• **What the exercise asks**
Leave out all pictures. Return exactly the lines from the top of the material through the line containing "2026-03-03 08:51".

════════════════

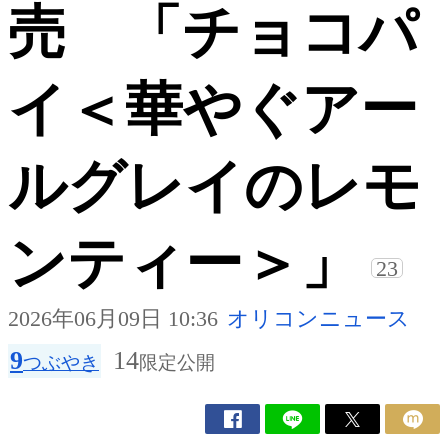
売 「チョコパ
イ＜華やぐアー
ルグレイのレモ
ンティー＞」
23
2026年06月09日 10:36
オリコンニュース
9
14
つぶやき
限定公開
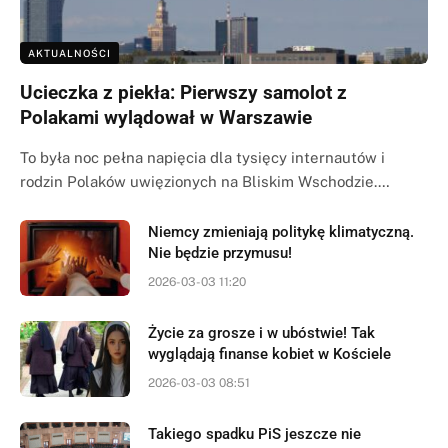
AKTUALNOŚCI
Ucieczka z piekła: Pierwszy samolot z
Polakami wylądował w Warszawie
To była noc pełna napięcia dla tysięcy internautów i
rodzin Polaków uwięzionych na Bliskim Wschodzie.…
Niemcy zmieniają politykę klimatyczną.
Nie będzie przymusu!
2026-03-03 11:20
Życie za grosze i w ubóstwie! Tak
wyglądają finanse kobiet w Kościele
2026-03-03 08:51
Takiego spadku PiS jeszcze nie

════════════════

• **Answer**
売 「チョコパ
イ＜華やぐアー
ルグレイのレモ
ンティー＞」
23
2026年06月09日 10:36
オリコンニュース
9
14
つぶやき
限定公開
AKTUALNOŚCI
Ucieczka z piekła: Pierwszy samolot z
Polakami wylądował w Warszawie
To była noc pełna napięcia dla tysięcy internautów i
rodzin Polaków uwięzionych na Bliskim Wschodzie.…
Niemcy zmieniają politykę klimatyczną.
Nie będzie przymusu!
2026-03-03 11:20
Życie za grosze i w ubóstwie! Tak
wyglądają finanse kobiet w Kościele
2026-03-03 08:51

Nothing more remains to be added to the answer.